Troubles digestifs, neurologiques et cardiovasculaires… La ciguatera est une intoxication alimentaire causée par la consommation de poissons ou de fruits de mer contaminés par les toxines des microalgues Gambierdiscus spp. D’ordinaire présentes dans les zones tropicales (Pacifique, bassin caribéen, océan Indien), leur répartition géographique progresse ces dernières années vers les zones subtropicales et tempérées avec des cas signalés aux îles Canaries, à Madère, aux Açores, en Tasmanie et en Nouvelle-Zélande.

« La progression des microalgues responsables de la ciguatera n’est pas liée au réchauffement de l’eau naturellement moins fort sous les tropiques, mais en partie à son acidification, souligne Philipp Hess. Sensibles à la baisse du pH de l’eau de mer, les récifs de coraux meurent et sont colonisés par des macroalgues sur lesquelles se développent les microalgues Gambierdiscus spp. Le changement climatique favorise ici l’habitat de cette microalgue ».

Les poissons et les coquillages se contaminent alors en broutant les macroalgues ou en filtrant l’eau de mer et intoxiquent à leur tour les consommateurs.

Dans le contexte du changement climatique, la recherche et la surveillance sont essentielles pour anticiper et limiter les impacts potentiels des microalgues toxiques sur la biodiversité marine, les activités et la santé humaine.

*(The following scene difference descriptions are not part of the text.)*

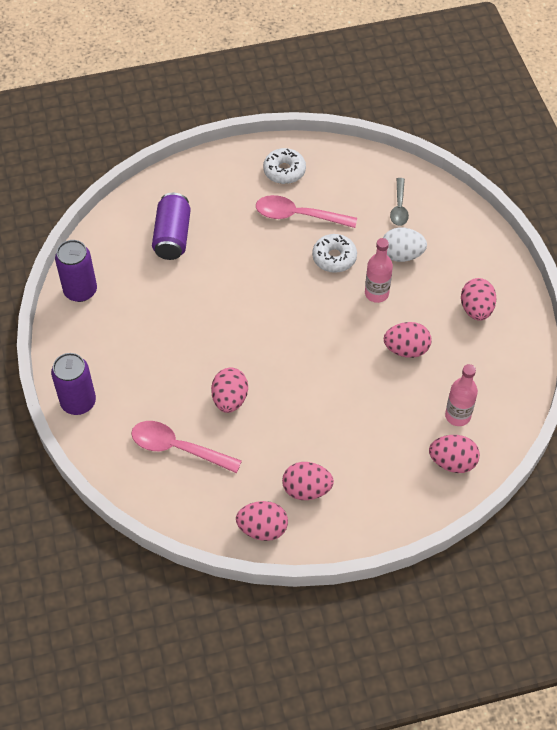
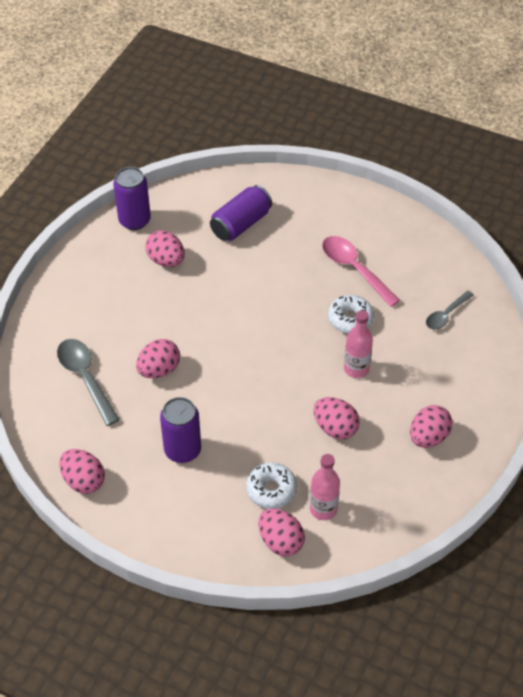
camera: 40 degrees right, 5 degrees down
purple can [51,353,96,415] -> purple can moved to [160,397,201,463]
pink spoon [131,421,242,473] -> grey spoon [57,339,120,426]
white donut [263,148,306,184] -> white donut moved to [246,462,297,509]
pink egg [282,462,334,500] -> pink egg moved to [145,230,185,267]
white egg [383,228,427,262] -> none

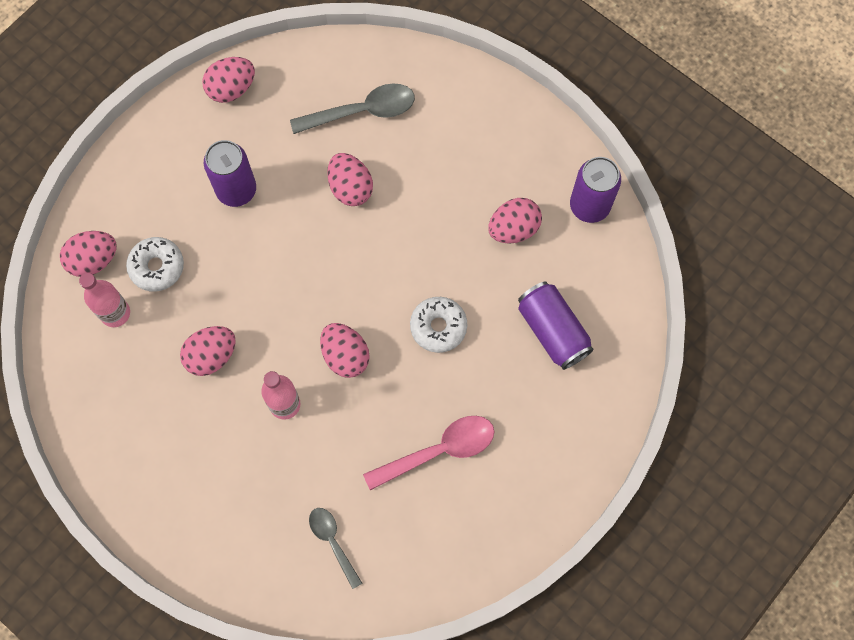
camera: 105 degrees right, 20 degrees up
white donut [328,295,374,334] -> white donut moved to [410,297,467,353]
pink egg [410,405,453,448] -> pink egg moved to [320,323,370,378]

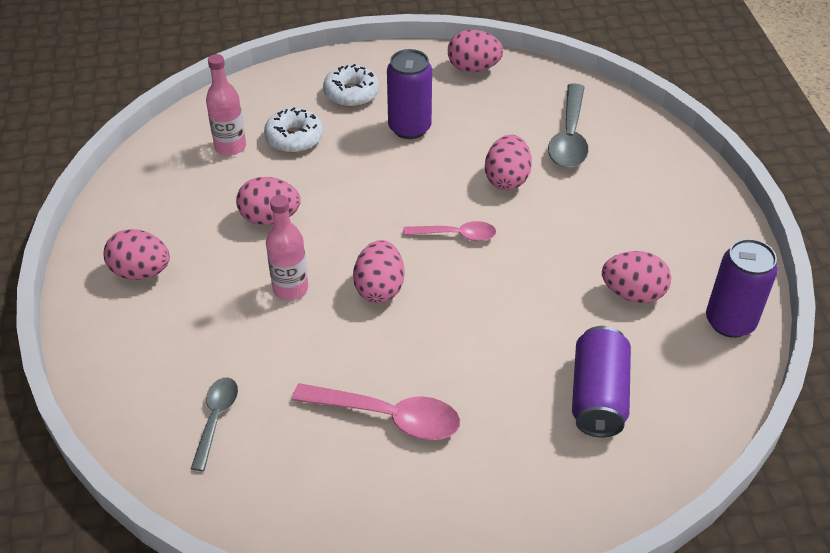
camera: 40 degrees right, 25 degrees down
pink egg [60,231,117,277] -> pink egg moved to [104,229,170,280]
grey spoon [290,83,415,134] -> grey spoon turned 75 degrees clockwise [548,83,588,168]
white donut [410,297,467,353] -> white donut moved to [323,64,379,107]
none -> pink spoon [403,221,496,241]

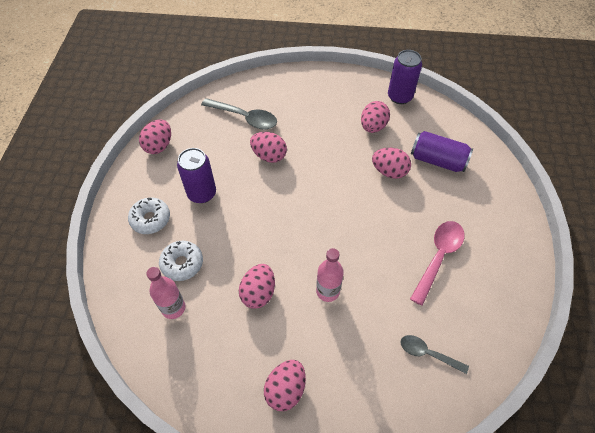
camera: 75 degrees left, 10 degrees up
pink egg [353,240,405,303] -> pink egg moved to [372,148,411,179]
pink spoon [403,221,496,241] -> none

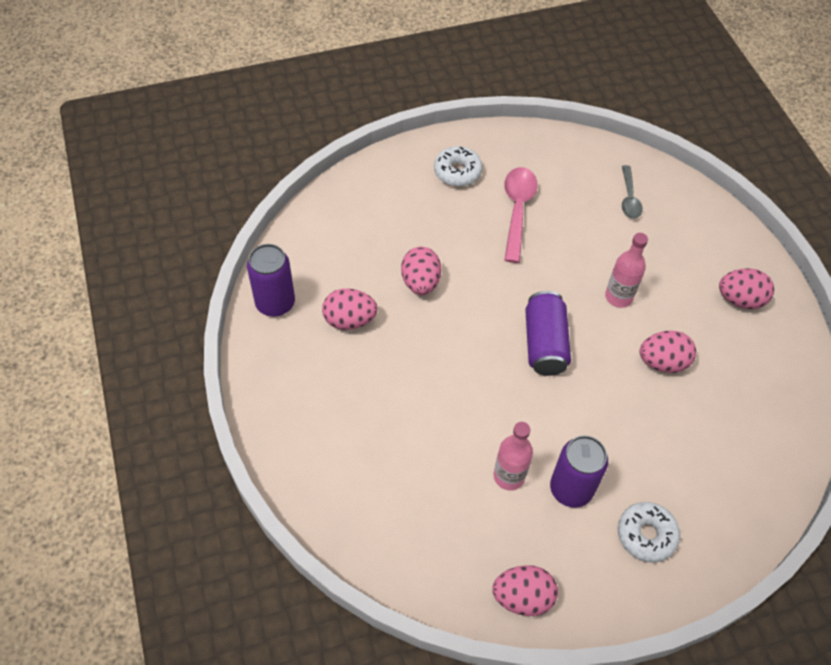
camera: 115 degrees left, 0 degrees up
pink bottle [146,267,186,319] -> pink bottle moved to [494,422,533,490]
white donut [159,241,203,281] -> white donut moved to [434,146,483,187]
grey spoon [201,98,277,129] -> none
pink egg [250,132,287,163] -> none
pink spoon [410,221,464,306] -> pink spoon turned 90 degrees clockwise [504,167,538,263]
purple can [411,131,473,172] -> purple can moved to [525,291,571,376]

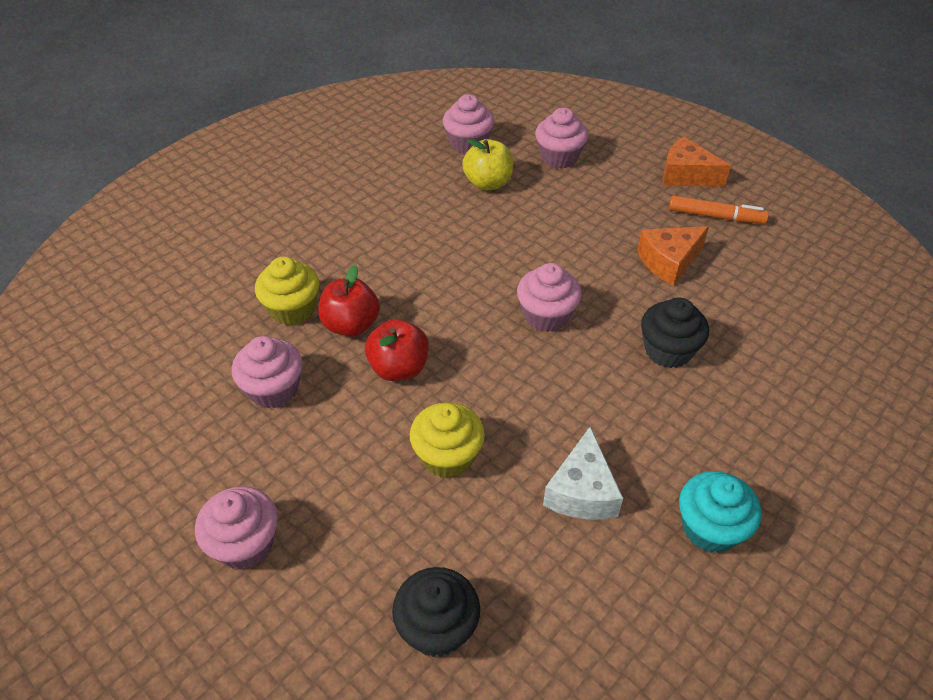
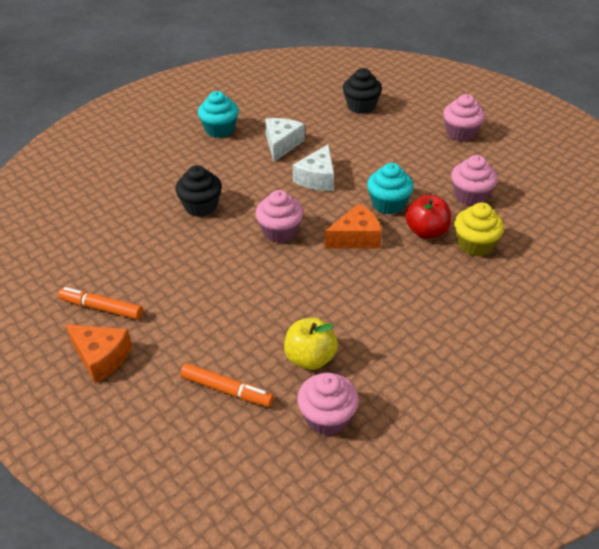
camera: 175 degrees left, 5 degrees down
red apple [365,319,429,381] -> turquoise cupcake [367,163,414,214]
yellow cupcake [410,402,485,478] -> none
pink cupcake [535,108,588,169] -> orange marker [180,363,274,407]
orange cheese [637,226,709,286] -> orange cheese moved to [325,204,382,248]
none -> white cheese [293,144,334,191]

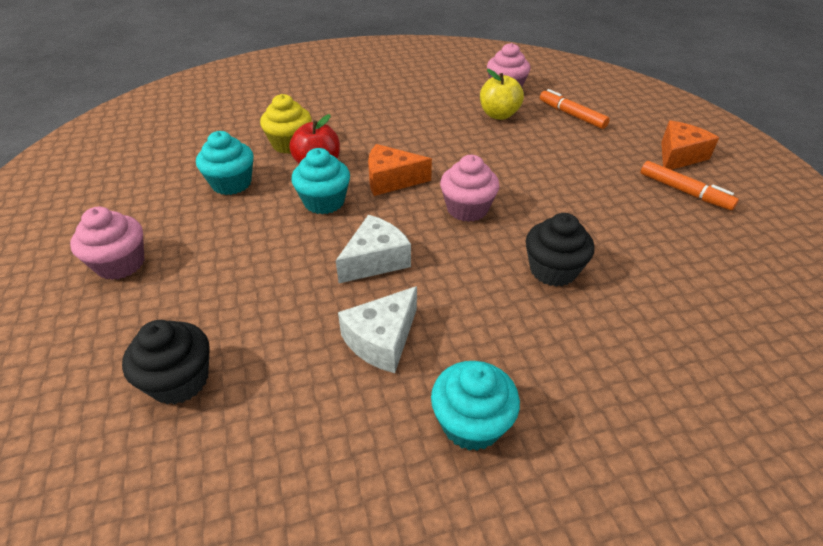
camera: 155 degrees left, 0 degrees up
orange cheese [66,324,132,383] -> orange cheese turned 75 degrees clockwise [661,120,719,170]
pink cupcake [451,155,498,206] -> turquoise cupcake [196,131,253,195]

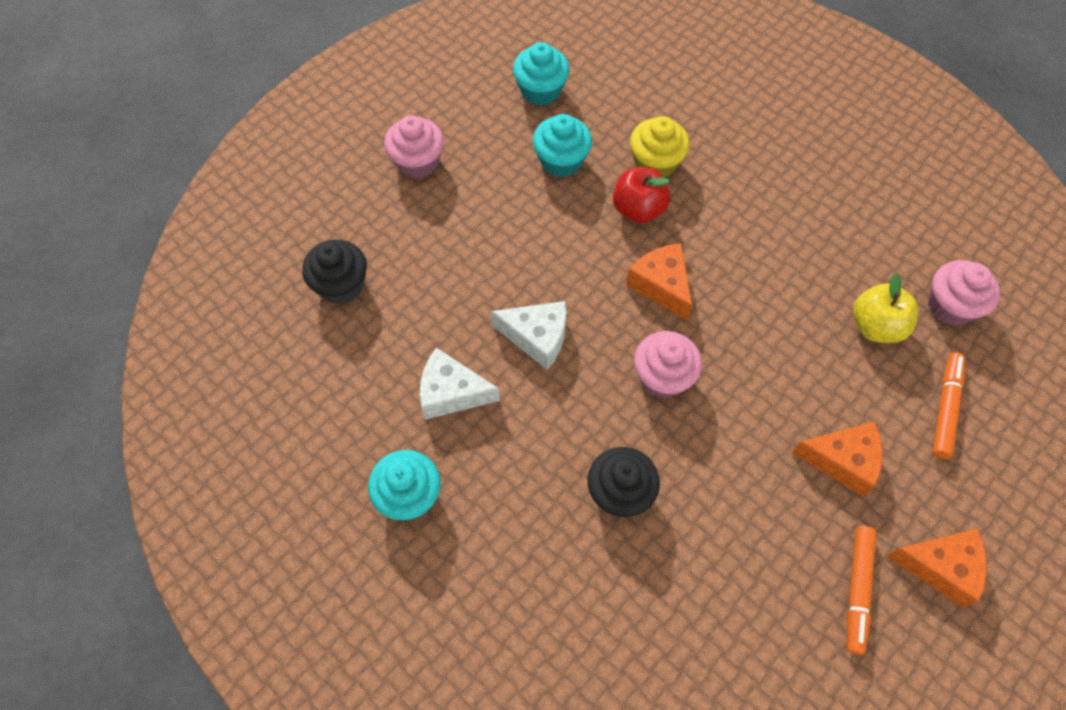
camera: 60 degrees right, 20 degrees up
turquoise cupcake [291,148,350,214] -> turquoise cupcake moved to [513,42,570,106]
none -> orange cheese [792,421,882,496]

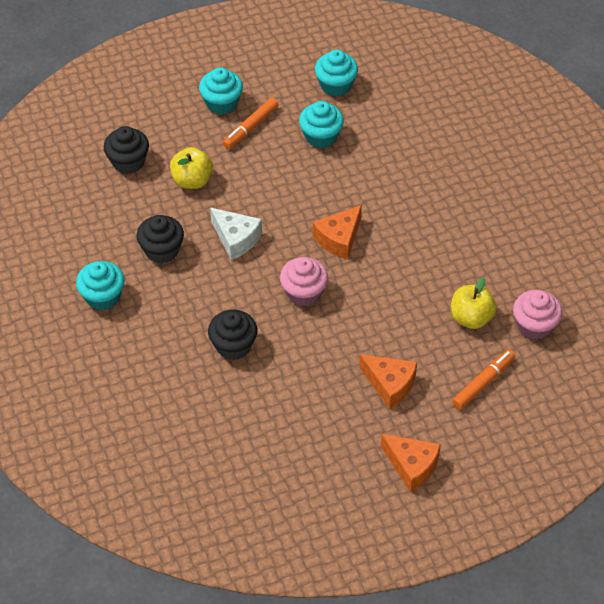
camera: 25 degrees right, 10 degrees down
pink cupcake [384,115,444,179] -> turquoise cupcake [199,67,243,114]
white cheese [420,348,500,420] -> black cupcake [137,215,184,263]
red apple [613,167,671,223] -> none
orange cheese [626,243,692,321] -> orange cheese turned 135 degrees counterclockwise [313,205,362,259]
yellow cupcake [630,116,690,178] -> none
orange marker [847,526,876,655] -> orange marker moved to [223,98,279,149]
none -> yellow apple [170,147,213,189]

« Nous ne disposons pas de preuves suffisantes pour affirmer qu’il y aura globalement plus de microalgues toxiques sur nos côtes dans le futur. La situation variera selon les années avec des régions plus impactées et d’autres épargnées. Cela reste à démontrer mais l’arrivée sur nos côtes de microalgues tropicales pourrait être compensée par la disparition d’espèces tempérées. Ce que nous savons en revanche, c’est que le changement climatique provoquera des efflorescences de plus en plus difficiles à prévoir au gré notamment d’événements extrêmes (vagues de chaleur, tempêtes…) de plus en plus fréquents », conclut Philipp Hess.

L’Ifremer renforce ses recherches pour répondre aux enjeux de demain

Depuis le 1er janvier 2022, l’Ifremer a réuni plusieurs équipes au sein d’une nouvelle unité baptisée Phytox « Physiologie et toxines des microalgues toxiques et nuisibles ». Rassemblant 30 personnes, elle a pour ambition de comprendre comment ces microalgues se nourrissent dans différentes conditions environnementales, comment elles interagissent avec d’autres organismes marins comme les bactéries, le zooplancton, les coquillages, les poissons, et de caractériser la biodiversité chimique des toxines qu’elles produisent, leur devenir dans les écosystèmes et leurs effets sur l’homme et les activités humaines.